Today, being the last day of class for 2012, and being a 19 year old ever to step into class again, is a bit nostalgic for me.=(
Okay, actually as I type this, the class is already over.And it's 10pm here, I'm sitting in front of my laptop.
Today's devotion from Crosswalk Singles 'Try It, Yule Like It' asked readers to sit down and think of the past, present, and future.
That's what I'm doing now anyways.
I'm regretting not enjoying every possible moment in my life.
Sigh.The stress is kicking in once again, even during this Christmas season.
I just had a friend commenting that I radiate the stress through my expression, my body language.
I know right, of all the good things a friend can say, this is what he told me.
Guess it's kinda like a slap in the face, waking me up.
It's like ,'Michele, why are you drowning in your own misery?'
The way I see it, I've got a choice.
He was right.I should enjoy life.
Enjoy life as in enjoy the little things that happen each day, enjoy the 'stress' that God inputs into my life.
Sometimes, you just gotta sit down and look around, taking in the surroundings, appreciate the chance to study, to have so many books piled high enough I can't see my way around it.
I'm not being sacarstic here.
I'm being totally serious.
The other day, another friend was telling me, 'Michele, can you please be positive at this moment?'
I know right, total control freak =Michele.
So, today, I decided.
Actually I decided many many many times.
It's just so easy to stray away, you know.
IT's just so easy to be engulfed by the storms of this world, many times I found myself drownin in deep waters, only to resurface and tell myself I will start doing the right things eg:swim.
Only to be distracted by what's happening down in the water.
That's why when people say 'I fail God everyday.But God never fails me'
I totally agree.
Sigh.Since last 3 months, all I've been trying to do is spend QT everyday.
ALWAYS ALWAYS ALWAYS FAILS.
Ok, but I'm doing it again.
This time putting a little more effort.
To enjoy and appreciate whatever God plans for me.
I should just surrender right.Since God has already planned the future for me.
Easier said than done.
I should really do it.
Shit.This is difficult.SO MANY TIMES I said I will.
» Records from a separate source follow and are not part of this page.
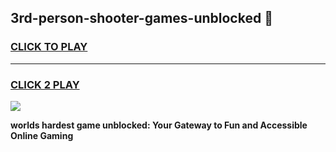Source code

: 
## 3rd-person-shooter-games-unblocked 👋
<h3>
<a href="https://premium.freeplayer.one?title=3rd-person-shooter-games-unblocked&ref=14F">CLICK TO PLAY</a></h3>
<hr>

<h3>
<a href="https://premium.freeplayer.one?title=3rd-person-shooter-games-unblocked&ref=14F">CLICK 2 PLAY</a>
  
</h3>

<a href="https://premium.freeplayer.one?title=3rd-person-shooter-games-unblocked&ref=12F/"><img src="https://clearcache.store/games.png"></a>


**worlds hardest game unblocked: Your Gateway to Fun and Accessible Online Gaming**
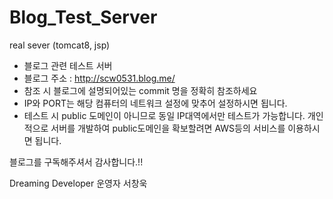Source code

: # Blog_Test_Server
real sever (tomcat8, jsp)

* 블로그 관련 테스트 서버
* 블로그 주소 : http://scw0531.blog.me/
* 참조 시 블로그에 설명되어있는 commit 명을 정확히 참조하세요
* IP와 PORT는 해당 컴퓨터의 네트워크 설정에 맞추어 설정하시면 됩니다.
* 테스트 시 public 도메인이 아니므로 동일 IP대역에서만 테스트가 가능합니다. 개인적으로 서버를 개발하여 public도메인을 확보할려면 AWS등의 서비스를 이용하시면 됩니다.


블로그를 구독해주셔서 감사합니다.!!

Dreaming Developer 운영자 서창욱
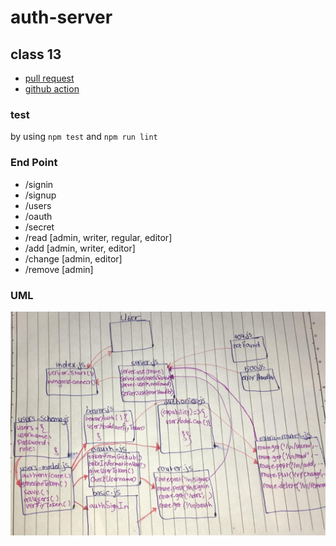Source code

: # auth-server

## class 13
- [pull request](https://github.com/sondos-401-advanced-javascript/auth-server/pull/5)
- [github action](https://github.com/sondos-401-advanced-javascript/auth-server/actions)

### test
by using `npm test` and `npm run lint`

### End Point
- /signin 
- /signup
- /users
- /oauth
- /secret
- /read [admin, writer, regular, editor]
- /add [admin, writer, editor]
- /change [admin, editor]
- /remove [admin]

### UML
![UML](./assest/lab-14.jpeg)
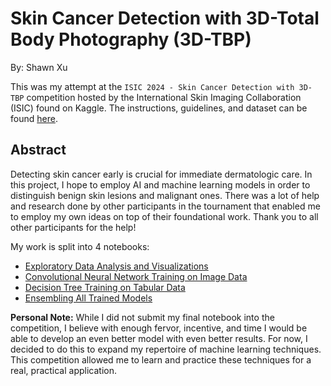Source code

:# Skin Cancer Detection with 3D-Total Body Photography (3D-TBP)
By: Shawn Xu

This was my attempt at the `ISIC 2024 - Skin Cancer Detection with 3D-TBP` competition hosted by the International Skin Imaging Collaboration (ISIC) found on Kaggle. The instructions, guidelines, and dataset can be found [here](https://www.kaggle.com/competitions/isic-2024-challenge). 

## Abstract

Detecting skin cancer early is crucial for immediate dermatologic care. In this project, I hope to employ AI and machine learning models in order to distinguish benign skin lesions and malignant ones. There was a lot of help and research done by other participants in the tournament that enabled me to employ my own ideas on top of their foundational work. Thank you to all other participants for the help!

My work is split into 4 notebooks:
- [Exploratory Data Analysis and Visualizations](https://github.com/shawnhxu/SCD_with_3D-TBP/blob/main/notebook/eda-dataaug.ipynb)
- [Convolutional Neural Network Training on Image Data](https://github.com/shawnhxu/SCD_with_3D-TBP/blob/main/notebook/cnn1.ipynb)
- [Decision Tree Training on Tabular Data](https://github.com/shawnhxu/SCD_with_3D-TBP/blob/main/notebook/tabular.ipynb)
- [Ensembling All Trained Models](https://github.com/shawnhxu/SCD_with_3D-TBP/blob/main/notebook/ensemble.ipynb)


__Personal Note:__
While I did not submit my final notebook into the competition, I believe with enough fervor, incentive, and time I would be able to develop an even better model with even better results. For now, I decided to do this to expand my repertoire of machine learning techniques. This competition allowed me to learn and practice these techniques for a real, practical application.




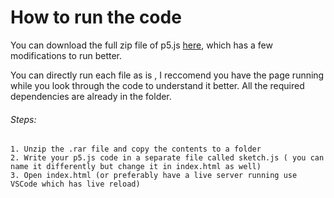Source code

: # How to run the code
You can download the full zip file of p5.js [here](https://drive.google.com/open?id=1ppsE0Le2Jq8ccdGL_YOdzPUJEY1gMk16), which has a few modifications to run better.

You can directly run each file as is , I reccomend you have the page running while you look through the code to understand it better. All the required dependencies are already in the folder.

###### Steps:
    1. Unzip the .rar file and copy the contents to a folder
    2. Write your p5.js code in a separate file called sketch.js ( you can name it differently but change it in index.html as well)
    3. Open index.html (or preferably have a live server running use VSCode which has live reload)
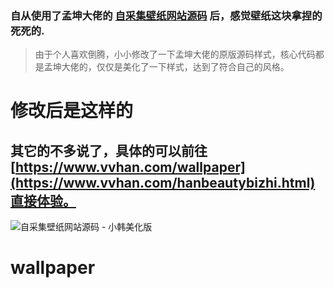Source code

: ### 自从使用了孟坤大佬的 [自采集壁纸网站源码](https://mkblog.cn/825/) 后，感觉壁纸这块拿捏的死死的.
>由于个人喜欢倒腾，小小修改了一下孟坤大佬的原版源码样式，核心代码都是孟坤大佬的，仅仅是美化了一下样式，达到了符合自己的风格。

# 修改后是这样的
## 其它的不多说了，具体的可以前往  [https://www.vvhan.com/wallpaper](https://www.vvhan.com/hanbeautybizhi.html)直接体验。
![自采集壁纸网站源码 - 小韩美化版](https://cdn.jsdelivr.net/gh/uxiaohan/GitImgTypecho/usr/uploads/2020/11/2045490887.png)

# wallpaper

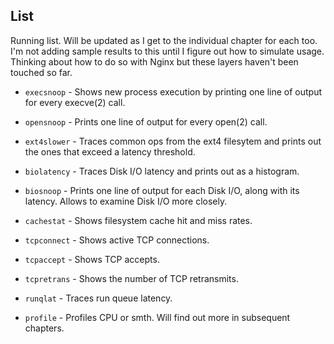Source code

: ## List
Running list. Will be updated as I get to the individual chapter for each too.
I'm not adding sample results to this until I figure out how to simulate usage. Thinking about how to do so with Nginx but these layers haven't been touched so far.

- `execsnoop` - Shows new process execution by printing one line of output for every execve(2) call.

- `opensnoop` - Prints one line of output for every open(2) call.

- `ext4slower` - Traces common ops from the ext4 filesytem and prints out the ones that exceed a latency threshold.

- `biolatency` - Traces Disk I/O latency and prints out as a histogram.

- `biosnoop` - Prints one line of output for each Disk I/O, along with its latency. Allows to examine Disk I/O more closely.

- `cachestat` - Shows filesystem cache hit and miss rates.

- `tcpconnect` - Shows active TCP connections.

- `tcpaccept` - Shows TCP accepts.

- `tcpretrans` - Shows the number of TCP retransmits.

- `runqlat` - Traces run queue latency.

- `profile` - Profiles CPU or smth. Will find out more in subsequent chapters.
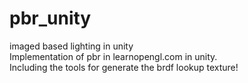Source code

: # pbr_unity
imaged based lighting in unity  
Implementation of pbr in learnopengl.com in unity.  
Including the tools for generate the brdf lookup texture!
I'm always coming back to square one!
ISSSH.This is so embarrassing punya failure.
It's like you know the solution, yet you just keep getting yourself trapped.
LIKE HOW STUPID IS THAT.
okok.I better stop here.This is going round and round over the same issue.
I probably blogged about this thousand and one times.
One happy moment this week, was outing with Breena.
To midvalley.Can you imagine?
The WHOLE MONTH of Dec I went out only once, to shop.
Okay, fine, plus IOI Mall, two.
BUT I WANNA GO MORE PLACES!
ok.Whatodo.Be contemt with what you have now.
Okay, the pics.
|The Date of the Day, dengan Aku.|
|Blur pic =(|
|Phewiit, self proclaimed model.Actually I forced her to pose like that one la..|
|Like an airplane gliding through the clouds.=))|
|Like a scarecrow je kan?|
|Does this pic makes me look old?|
Behold, this is the best photo EVER!
Doesn't it just look like a perfectly take shot?The Background was so real and awesome too.